Fisheries officials told CBC News there has been a dramatic increase in people digging for clams during the pandemic, a trend that has raised concerns about the toxic potential of harvested shellfish from the region.
"It's about three times the number of encounters," said Art Demsky, a DFO detachment commander. "The worst fear is that someone gets sick and possibly dies."
He said people can become sick even after handling the shellfish.
"Especially kids," he said. "They like to play with things, maybe collect shellfish and then, of course, their fingers go in their mouths. So, it's a worry."
If consumed, naturally occurring toxins produced by phytoplankton in the water can lead to diarrhetic, amnesic and paralytic forms of shellfish poisoning. Paralytic shellfish poisoning is potentially fatal.
Demsky said stopping illegal harvesting is a priority, but DFO's efforts are limited by the vast area of the region.
'They just ignore us'
Richard Wong regularly comes to Centennial Beach to go crabbing — which is legal when in season and with a licence — and has seen an uptick in the number of people digging for clams.
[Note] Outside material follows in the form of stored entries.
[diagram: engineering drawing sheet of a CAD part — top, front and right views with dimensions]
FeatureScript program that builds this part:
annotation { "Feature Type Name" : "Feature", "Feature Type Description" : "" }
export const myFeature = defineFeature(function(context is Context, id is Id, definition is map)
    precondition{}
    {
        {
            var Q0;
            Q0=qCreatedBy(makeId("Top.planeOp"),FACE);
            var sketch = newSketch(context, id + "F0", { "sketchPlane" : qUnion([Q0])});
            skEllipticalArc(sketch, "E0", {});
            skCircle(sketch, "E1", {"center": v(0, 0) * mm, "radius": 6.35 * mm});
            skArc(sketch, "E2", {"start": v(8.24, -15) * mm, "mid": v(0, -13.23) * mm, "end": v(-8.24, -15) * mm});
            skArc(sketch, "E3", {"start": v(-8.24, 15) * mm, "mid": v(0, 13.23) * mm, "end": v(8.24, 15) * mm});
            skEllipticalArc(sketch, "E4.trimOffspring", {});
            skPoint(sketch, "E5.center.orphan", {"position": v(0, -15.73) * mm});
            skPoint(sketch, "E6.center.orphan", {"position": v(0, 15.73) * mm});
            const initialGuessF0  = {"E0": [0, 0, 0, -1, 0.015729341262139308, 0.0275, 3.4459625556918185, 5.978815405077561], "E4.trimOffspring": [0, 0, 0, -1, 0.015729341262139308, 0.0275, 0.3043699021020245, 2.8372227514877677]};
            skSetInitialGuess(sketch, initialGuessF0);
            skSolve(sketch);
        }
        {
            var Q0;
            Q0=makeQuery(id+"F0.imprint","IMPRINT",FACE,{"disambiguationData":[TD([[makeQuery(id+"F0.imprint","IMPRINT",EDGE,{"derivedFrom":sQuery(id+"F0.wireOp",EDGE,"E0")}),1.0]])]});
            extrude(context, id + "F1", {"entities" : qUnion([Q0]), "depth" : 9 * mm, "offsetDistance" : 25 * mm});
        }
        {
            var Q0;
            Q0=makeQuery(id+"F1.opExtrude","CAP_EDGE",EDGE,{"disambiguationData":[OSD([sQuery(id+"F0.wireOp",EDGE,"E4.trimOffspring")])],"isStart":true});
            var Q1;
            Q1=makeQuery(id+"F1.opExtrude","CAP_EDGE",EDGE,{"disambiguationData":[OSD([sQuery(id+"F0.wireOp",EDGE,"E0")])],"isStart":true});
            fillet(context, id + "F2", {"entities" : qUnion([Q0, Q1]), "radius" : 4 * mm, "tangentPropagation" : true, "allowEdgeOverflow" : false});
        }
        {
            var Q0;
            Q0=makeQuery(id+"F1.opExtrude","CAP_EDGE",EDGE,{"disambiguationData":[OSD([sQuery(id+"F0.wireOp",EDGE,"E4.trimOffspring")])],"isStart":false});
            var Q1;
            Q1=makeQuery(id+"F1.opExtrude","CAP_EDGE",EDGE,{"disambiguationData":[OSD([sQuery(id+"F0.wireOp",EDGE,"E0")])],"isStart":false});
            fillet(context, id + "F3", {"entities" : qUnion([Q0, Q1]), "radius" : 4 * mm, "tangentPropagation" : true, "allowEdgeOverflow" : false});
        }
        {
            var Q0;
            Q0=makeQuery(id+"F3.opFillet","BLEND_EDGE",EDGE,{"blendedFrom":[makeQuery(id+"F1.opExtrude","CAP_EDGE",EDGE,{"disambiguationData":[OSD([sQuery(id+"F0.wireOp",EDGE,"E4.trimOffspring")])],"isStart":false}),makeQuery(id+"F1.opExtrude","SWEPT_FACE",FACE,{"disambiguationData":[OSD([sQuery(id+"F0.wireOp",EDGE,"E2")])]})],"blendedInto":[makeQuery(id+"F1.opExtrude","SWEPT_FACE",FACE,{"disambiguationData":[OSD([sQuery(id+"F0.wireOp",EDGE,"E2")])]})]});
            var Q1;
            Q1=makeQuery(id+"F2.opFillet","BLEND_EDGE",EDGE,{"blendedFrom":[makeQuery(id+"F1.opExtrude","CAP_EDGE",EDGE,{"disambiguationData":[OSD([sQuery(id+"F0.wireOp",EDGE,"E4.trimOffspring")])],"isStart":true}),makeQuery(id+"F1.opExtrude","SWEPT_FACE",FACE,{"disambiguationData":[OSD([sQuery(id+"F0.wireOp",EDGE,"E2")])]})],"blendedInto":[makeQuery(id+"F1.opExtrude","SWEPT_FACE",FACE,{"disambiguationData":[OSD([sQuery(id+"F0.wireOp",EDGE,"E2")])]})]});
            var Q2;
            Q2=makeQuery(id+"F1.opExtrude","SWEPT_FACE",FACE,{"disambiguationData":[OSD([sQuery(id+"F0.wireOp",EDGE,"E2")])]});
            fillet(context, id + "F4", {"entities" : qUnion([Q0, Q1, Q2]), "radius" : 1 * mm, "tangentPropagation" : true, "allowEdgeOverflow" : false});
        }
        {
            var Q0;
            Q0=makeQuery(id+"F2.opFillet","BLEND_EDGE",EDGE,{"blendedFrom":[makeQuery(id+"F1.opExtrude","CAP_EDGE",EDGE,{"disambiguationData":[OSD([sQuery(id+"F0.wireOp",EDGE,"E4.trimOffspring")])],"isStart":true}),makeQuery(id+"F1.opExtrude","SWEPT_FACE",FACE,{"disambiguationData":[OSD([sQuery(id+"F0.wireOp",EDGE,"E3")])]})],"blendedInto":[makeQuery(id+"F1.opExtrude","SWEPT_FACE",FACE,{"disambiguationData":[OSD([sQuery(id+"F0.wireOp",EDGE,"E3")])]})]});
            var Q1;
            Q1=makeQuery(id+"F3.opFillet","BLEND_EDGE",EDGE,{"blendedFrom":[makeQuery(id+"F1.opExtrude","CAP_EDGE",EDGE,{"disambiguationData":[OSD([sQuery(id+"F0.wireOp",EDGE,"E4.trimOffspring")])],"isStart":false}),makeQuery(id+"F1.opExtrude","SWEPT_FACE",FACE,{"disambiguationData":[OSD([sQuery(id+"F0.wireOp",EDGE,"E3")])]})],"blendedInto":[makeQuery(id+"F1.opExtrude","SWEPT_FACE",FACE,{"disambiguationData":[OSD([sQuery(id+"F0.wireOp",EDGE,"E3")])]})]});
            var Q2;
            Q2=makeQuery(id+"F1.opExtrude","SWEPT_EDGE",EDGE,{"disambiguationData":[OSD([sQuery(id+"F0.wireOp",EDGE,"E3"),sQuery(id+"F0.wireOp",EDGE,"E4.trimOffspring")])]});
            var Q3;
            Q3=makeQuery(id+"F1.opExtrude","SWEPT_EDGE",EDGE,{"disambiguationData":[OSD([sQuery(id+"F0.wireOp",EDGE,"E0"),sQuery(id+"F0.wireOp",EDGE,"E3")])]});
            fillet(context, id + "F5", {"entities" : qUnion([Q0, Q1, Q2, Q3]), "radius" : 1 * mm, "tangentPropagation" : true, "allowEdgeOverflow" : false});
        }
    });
"I try to tell them … 'You shouldn't be picking up those things,'" Wong said. "But then when we walk away and turn around, they start picking again."
Tira Chow started crabbing last year and said she has been surprised by how many people she sees gathering buckets of clams.
"I mentioned it to a couple of people, but they just ignore you," she said. "So, I just think there should be more signs posted."
Chow and Wong both feel the English-only signs posted are not enough and need to be in multiple languages.
But Demsky said that's difficult given the diversity of ethnic backgrounds of the people harvesting shellfish. He said DFO has pamphlets in various languages and has put information out on social media and in newspapers in different languages.
New closures map released
The B.C. Centre for Disease Control (BCCDC), which tracks cases of illnesses, is also trying to make it easier for people to familiarize themselves with the rules.
It is launching an updated website this week showing all the locations of closures and a guide telling people exactly what the different shellfish look like.
"A lot of times, the poisonings we get, people said, 'Oh, I harvested some clams.' And when we ask them, 'What type of clams did you harvest?' they don't know," said Lorraine McIntyre, a BCCDC food safety specialist.
She said three people reported becoming ill from shellfish in April compared to one in 2020 and one the year before, but she said many people don't report illnesses and some cases can only be confirmed by testing the contaminated shellfish — not the person.
Toxins are resistant to cooking
As for the idea you can cook your way to a safe clam, that is simply not the case, McIntyre said.
"While cooking will prevent you from getting bacterial illnesses, it's not going to do anything with the toxins," she said. "They are resistant to cooking. And, in fact, sometimes the toxins get more potent after cooking."
McIntyre said it is crucial for anyone who feels unwell after eating shellfish to contact their doctor or poison control immediately.
And while illness should be a deterrent, Demsky said, so, too, should fines. People caught illegally harvesting shellfish risk tickets starting at $250, with additional fines for each shellfish up to $100,000.